▸ ABOUT THIS TASK:
From the data below, retype exactly the lines starting with the one that contains "Federal Register /" and ending with the one that contains "Under both alternative", both included.
----- MATERIAL TO PROCESS
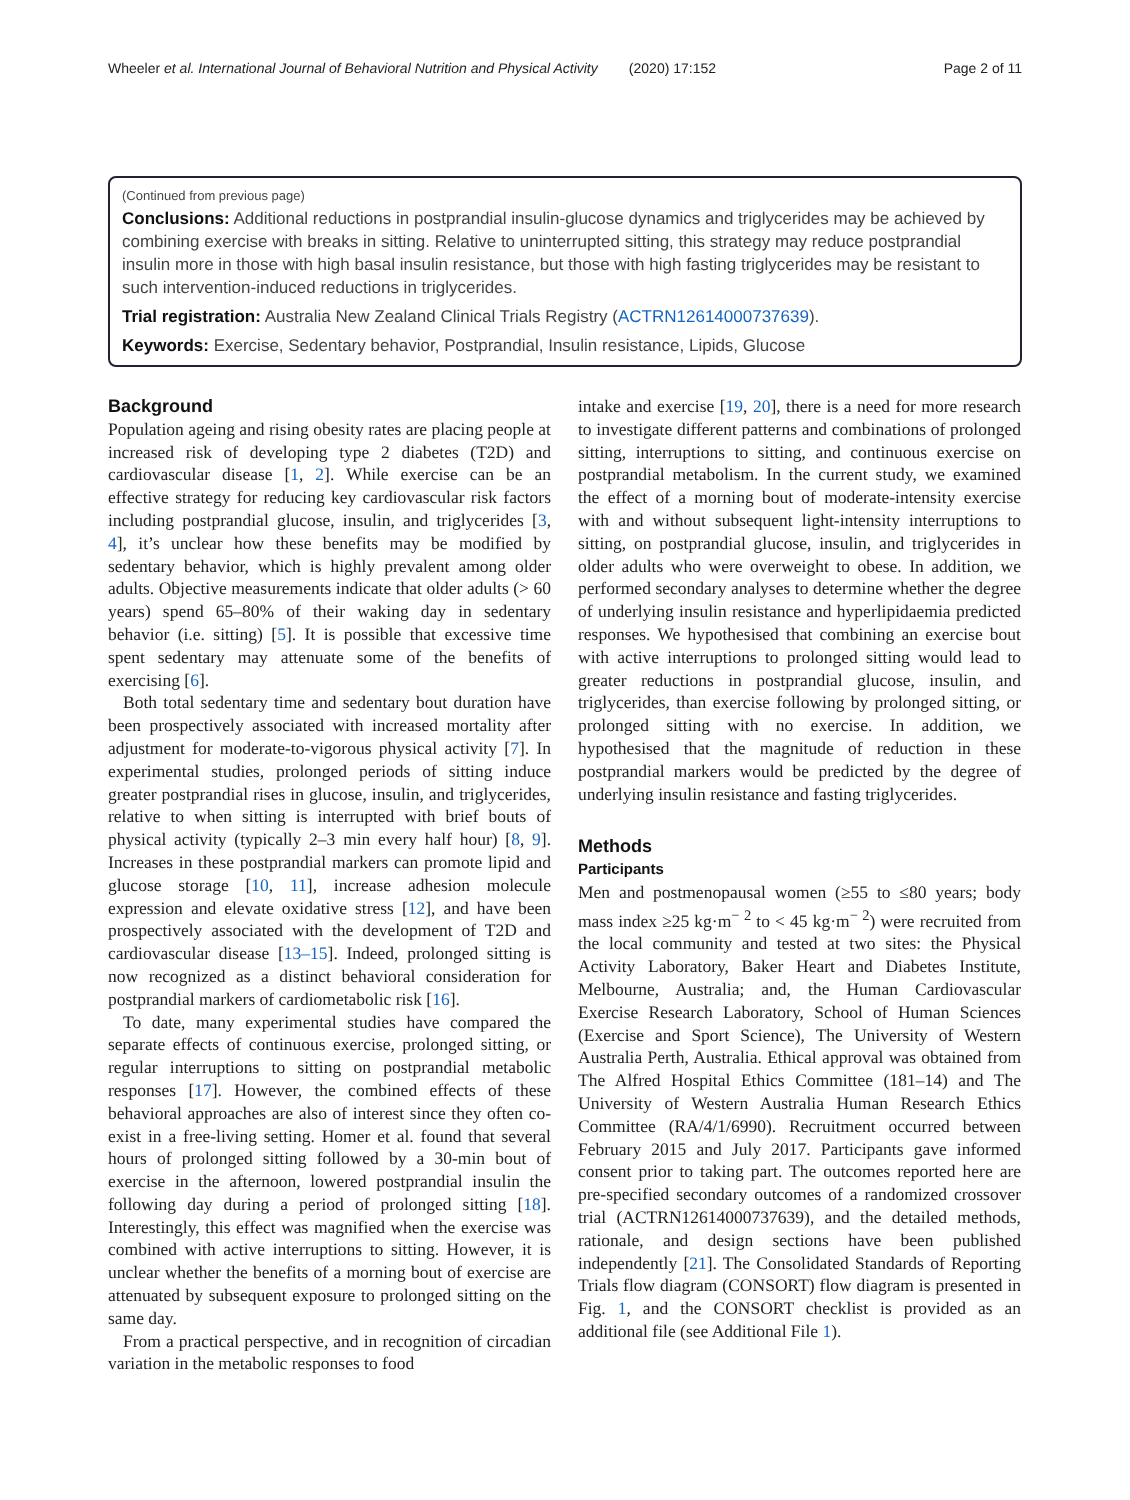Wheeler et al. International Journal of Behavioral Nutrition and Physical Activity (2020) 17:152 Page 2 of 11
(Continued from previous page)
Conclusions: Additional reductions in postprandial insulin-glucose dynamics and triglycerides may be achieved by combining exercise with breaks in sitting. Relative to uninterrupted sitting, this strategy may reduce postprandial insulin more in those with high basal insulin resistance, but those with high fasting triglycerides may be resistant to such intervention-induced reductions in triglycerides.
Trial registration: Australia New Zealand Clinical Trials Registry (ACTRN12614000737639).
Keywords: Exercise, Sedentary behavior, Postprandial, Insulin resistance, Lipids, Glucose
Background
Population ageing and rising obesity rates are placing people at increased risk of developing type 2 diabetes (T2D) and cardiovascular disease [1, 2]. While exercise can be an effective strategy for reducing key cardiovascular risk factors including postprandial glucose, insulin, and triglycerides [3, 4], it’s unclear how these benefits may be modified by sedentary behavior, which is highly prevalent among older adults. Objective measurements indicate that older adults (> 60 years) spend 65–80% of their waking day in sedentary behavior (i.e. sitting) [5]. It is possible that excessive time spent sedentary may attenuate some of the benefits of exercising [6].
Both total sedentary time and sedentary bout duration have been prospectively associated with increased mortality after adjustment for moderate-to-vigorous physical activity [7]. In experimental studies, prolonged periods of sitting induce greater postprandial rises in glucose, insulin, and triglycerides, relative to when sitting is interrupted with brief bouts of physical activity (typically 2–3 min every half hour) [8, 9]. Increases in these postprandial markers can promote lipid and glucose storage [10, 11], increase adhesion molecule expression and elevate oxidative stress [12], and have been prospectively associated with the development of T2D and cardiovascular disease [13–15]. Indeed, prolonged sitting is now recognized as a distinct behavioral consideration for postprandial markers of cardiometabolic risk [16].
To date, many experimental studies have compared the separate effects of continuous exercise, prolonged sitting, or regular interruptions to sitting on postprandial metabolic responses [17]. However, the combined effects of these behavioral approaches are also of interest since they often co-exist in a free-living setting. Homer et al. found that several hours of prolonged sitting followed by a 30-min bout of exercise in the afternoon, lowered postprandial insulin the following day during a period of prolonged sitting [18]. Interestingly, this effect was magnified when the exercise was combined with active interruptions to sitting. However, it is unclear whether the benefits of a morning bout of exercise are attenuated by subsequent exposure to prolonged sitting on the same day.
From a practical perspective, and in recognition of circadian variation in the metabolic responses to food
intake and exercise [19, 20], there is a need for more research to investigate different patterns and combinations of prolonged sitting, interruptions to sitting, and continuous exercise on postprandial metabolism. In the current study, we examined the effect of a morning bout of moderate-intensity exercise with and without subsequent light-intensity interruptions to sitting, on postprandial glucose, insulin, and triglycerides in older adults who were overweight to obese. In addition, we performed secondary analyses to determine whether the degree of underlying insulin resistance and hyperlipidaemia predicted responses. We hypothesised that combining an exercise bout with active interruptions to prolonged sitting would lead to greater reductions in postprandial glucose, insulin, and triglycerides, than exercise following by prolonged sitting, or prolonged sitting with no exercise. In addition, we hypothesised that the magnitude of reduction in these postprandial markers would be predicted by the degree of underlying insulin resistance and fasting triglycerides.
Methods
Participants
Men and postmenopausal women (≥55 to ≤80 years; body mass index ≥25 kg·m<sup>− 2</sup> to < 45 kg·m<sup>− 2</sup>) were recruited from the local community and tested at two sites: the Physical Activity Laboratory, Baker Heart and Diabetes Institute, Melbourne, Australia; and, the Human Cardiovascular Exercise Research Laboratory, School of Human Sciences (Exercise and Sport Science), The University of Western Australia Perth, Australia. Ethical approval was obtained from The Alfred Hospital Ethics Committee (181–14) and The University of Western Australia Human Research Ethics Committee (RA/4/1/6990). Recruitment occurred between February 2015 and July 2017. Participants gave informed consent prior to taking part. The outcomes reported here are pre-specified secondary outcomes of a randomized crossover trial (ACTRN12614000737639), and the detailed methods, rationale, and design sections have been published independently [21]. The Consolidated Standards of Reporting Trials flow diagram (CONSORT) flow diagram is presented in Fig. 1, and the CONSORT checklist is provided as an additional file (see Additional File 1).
----------
----- MATERIAL TO PROCESS
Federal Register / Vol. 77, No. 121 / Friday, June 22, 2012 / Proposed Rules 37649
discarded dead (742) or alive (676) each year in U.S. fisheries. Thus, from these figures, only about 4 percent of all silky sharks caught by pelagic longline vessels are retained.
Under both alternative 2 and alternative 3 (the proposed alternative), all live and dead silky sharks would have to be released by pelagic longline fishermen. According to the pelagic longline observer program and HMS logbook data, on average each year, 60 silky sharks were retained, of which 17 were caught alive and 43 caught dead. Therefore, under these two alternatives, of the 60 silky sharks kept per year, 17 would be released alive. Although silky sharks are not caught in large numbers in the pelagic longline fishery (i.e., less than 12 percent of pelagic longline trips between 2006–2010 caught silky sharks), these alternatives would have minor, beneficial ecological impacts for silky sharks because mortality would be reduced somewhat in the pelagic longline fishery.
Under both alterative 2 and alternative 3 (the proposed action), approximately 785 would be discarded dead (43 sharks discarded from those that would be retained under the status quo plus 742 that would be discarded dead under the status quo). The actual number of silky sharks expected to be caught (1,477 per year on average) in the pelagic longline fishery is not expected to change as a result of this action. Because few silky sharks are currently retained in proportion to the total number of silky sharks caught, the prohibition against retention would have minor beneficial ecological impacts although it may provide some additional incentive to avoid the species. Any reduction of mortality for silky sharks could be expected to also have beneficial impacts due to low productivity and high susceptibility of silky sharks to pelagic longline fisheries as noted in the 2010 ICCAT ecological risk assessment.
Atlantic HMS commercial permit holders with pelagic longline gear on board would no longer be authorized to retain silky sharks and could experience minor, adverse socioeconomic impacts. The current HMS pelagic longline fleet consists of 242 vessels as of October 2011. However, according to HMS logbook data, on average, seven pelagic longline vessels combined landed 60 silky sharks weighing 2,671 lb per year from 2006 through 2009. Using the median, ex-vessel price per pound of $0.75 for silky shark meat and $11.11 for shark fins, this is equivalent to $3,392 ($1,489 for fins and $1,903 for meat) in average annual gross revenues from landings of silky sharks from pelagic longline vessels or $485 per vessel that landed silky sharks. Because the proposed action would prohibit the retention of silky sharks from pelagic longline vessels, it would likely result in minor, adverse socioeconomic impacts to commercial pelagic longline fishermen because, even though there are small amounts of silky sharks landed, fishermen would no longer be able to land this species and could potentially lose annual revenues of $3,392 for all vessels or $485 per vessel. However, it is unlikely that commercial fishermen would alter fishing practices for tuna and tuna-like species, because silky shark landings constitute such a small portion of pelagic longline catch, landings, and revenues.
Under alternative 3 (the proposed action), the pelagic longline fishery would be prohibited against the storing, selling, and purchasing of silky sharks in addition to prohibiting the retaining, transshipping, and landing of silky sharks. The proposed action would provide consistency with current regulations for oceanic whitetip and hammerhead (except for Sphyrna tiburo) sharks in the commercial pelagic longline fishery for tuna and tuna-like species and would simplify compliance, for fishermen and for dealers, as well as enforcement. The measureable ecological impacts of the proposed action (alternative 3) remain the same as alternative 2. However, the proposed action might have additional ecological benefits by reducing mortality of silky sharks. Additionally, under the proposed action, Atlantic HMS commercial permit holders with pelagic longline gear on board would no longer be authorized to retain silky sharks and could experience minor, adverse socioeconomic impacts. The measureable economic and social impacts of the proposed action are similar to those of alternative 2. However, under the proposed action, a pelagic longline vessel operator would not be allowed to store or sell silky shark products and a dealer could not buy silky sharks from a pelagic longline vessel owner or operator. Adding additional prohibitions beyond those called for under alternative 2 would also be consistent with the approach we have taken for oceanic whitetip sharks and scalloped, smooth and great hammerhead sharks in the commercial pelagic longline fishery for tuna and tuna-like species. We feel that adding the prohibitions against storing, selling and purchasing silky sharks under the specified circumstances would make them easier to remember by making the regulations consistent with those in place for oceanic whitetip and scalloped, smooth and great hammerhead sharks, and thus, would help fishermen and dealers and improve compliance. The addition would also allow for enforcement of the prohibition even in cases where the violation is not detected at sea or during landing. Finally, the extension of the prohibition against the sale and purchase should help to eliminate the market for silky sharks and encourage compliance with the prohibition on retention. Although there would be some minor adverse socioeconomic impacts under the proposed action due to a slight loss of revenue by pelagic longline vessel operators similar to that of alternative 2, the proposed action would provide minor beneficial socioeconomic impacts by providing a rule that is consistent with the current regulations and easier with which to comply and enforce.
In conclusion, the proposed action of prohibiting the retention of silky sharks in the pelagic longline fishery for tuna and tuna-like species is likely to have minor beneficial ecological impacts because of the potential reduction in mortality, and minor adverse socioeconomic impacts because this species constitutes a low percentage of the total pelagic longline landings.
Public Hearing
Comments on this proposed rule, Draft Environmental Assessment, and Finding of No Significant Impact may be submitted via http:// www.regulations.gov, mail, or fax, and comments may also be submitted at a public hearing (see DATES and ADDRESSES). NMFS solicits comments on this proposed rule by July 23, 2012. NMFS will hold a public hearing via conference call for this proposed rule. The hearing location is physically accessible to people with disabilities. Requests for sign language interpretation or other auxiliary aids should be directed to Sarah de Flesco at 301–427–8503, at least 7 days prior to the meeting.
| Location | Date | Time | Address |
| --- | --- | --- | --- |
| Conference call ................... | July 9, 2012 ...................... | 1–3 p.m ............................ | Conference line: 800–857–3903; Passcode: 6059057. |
----------
▸ YOUR RESPONSE:
Federal Register / Vol. 77, No. 121 / Friday, June 22, 2012 / Proposed Rules 37649
discarded dead (742) or alive (676) each year in U.S. fisheries. Thus, from these figures, only about 4 percent of all silky sharks caught by pelagic longline vessels are retained.
Under both alternative 2 and alternative 3 (the proposed alternative), all live and dead silky sharks would have to be released by pelagic longline fishermen. According to the pelagic longline observer program and HMS logbook data, on average each year, 60 silky sharks were retained, of which 17 were caught alive and 43 caught dead. Therefore, under these two alternatives, of the 60 silky sharks kept per year, 17 would be released alive. Although silky sharks are not caught in large numbers in the pelagic longline fishery (i.e., less than 12 percent of pelagic longline trips between 2006–2010 caught silky sharks), these alternatives would have minor, beneficial ecological impacts for silky sharks because mortality would be reduced somewhat in the pelagic longline fishery.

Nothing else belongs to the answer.